Passage for review.
= Beginning of Section =

CYBERTEC PostgreSQL Logo

effective_cache_size: A practical example

07.2020 / Category: / Tags: |

A lot has been written about effective_cache_size in postgresql.conf and about PostgreSQL performance in general. However, few people know what this famous parameter really does. Let me share some more insights.

What the PostgreSQL optimizer does

The idea behind SQL is actually quite simple: The end user sends a query and the optimizer is supposed to find the best strategy to execute this query. The output of the optimizer is what people call an “execution plan”. The question now is: What makes one execution plan better than some other plan? What is it that makes a strategy greater than some other strategy? In PostgreSQL everything boils down to the concept of “costs”. The planner will assign costs to every operation. At the end of the day the cheapest plan is selected and executed.

The magic is therefore in the way the optimizer handles costs. That is exactly what effective_cache_size is all about.

= End of Section =

Your task.
According to the effective_cache_size article, what do people call the output of the PostgreSQL optimizer?

Data for review.

= Beginning of Section =

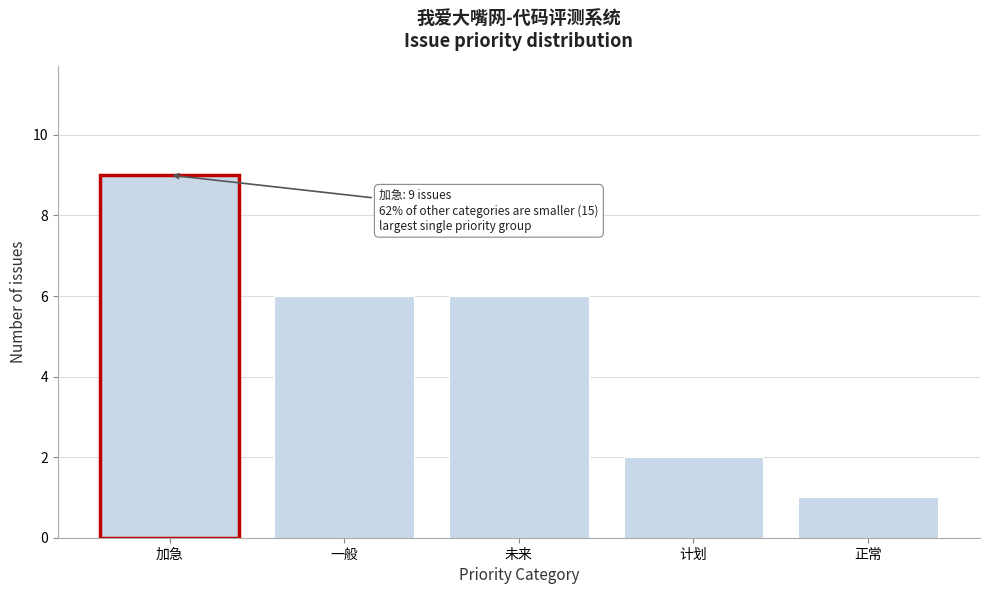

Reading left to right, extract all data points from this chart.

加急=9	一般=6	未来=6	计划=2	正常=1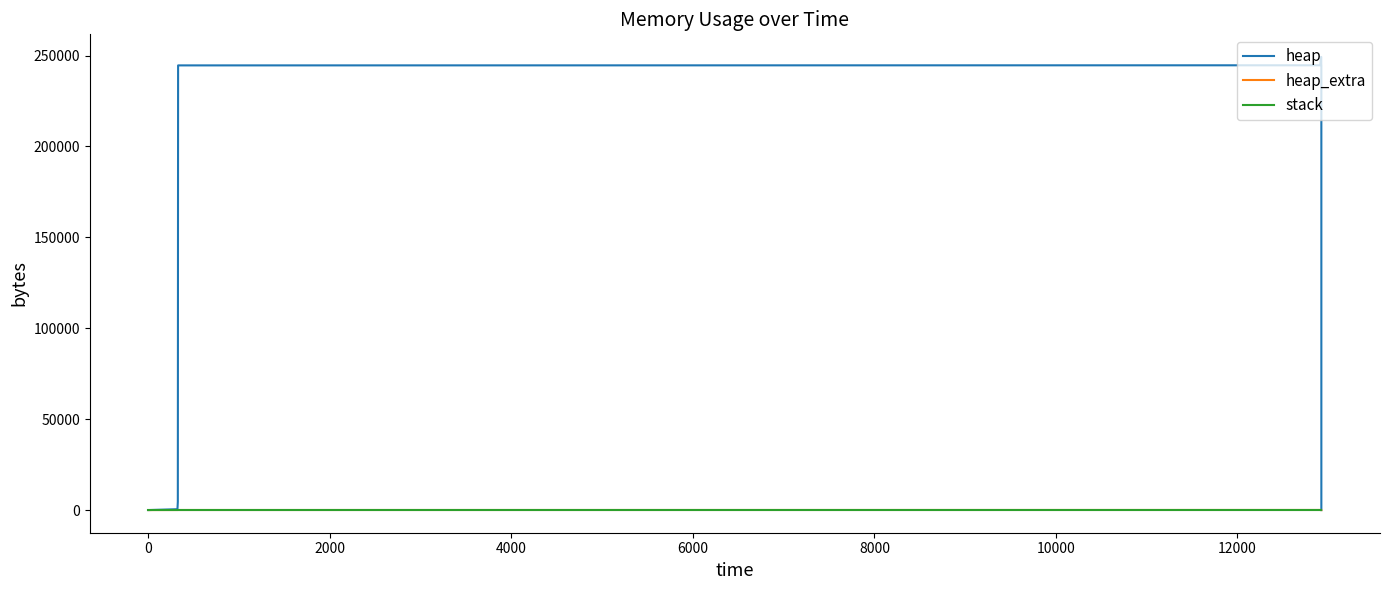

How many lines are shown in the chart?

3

= End of Section =
= Beginning of Section =

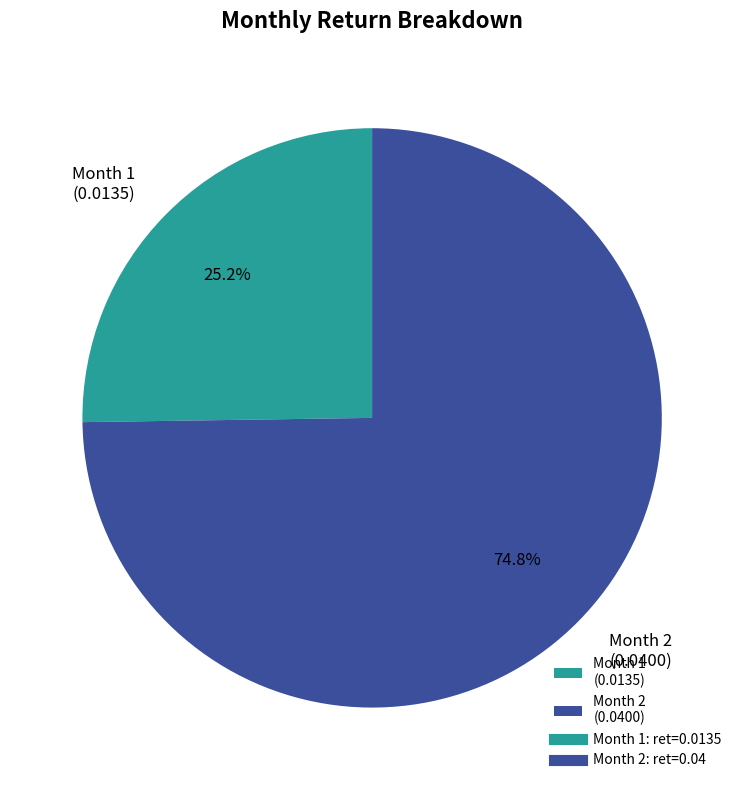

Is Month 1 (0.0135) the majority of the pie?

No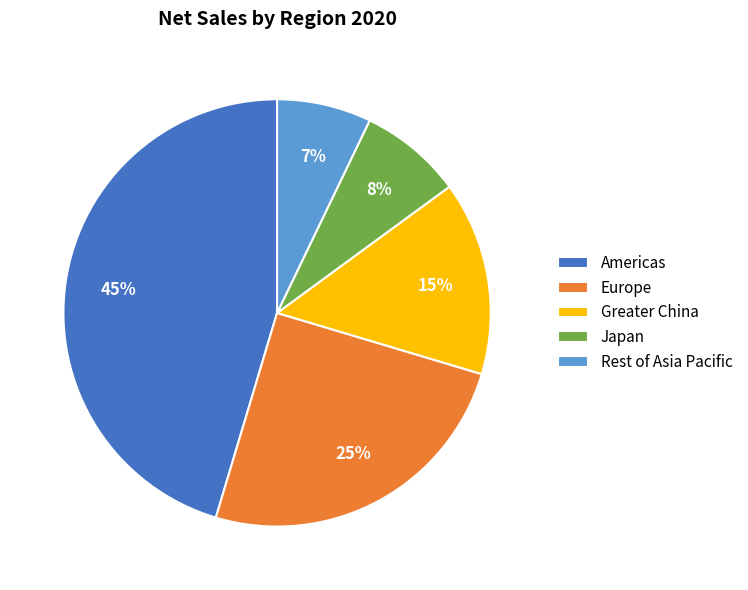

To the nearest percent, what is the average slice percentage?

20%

= End of Section =
= Beginning of Section =

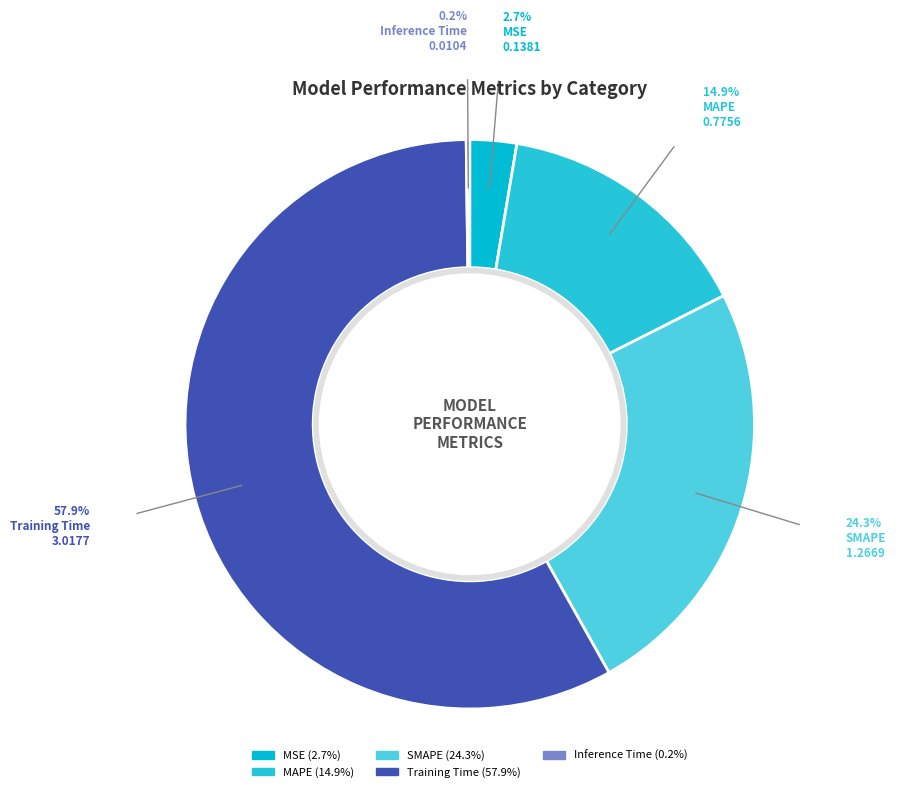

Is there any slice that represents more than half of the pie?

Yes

= End of Section =

Response for this exercise.
An "execution plan."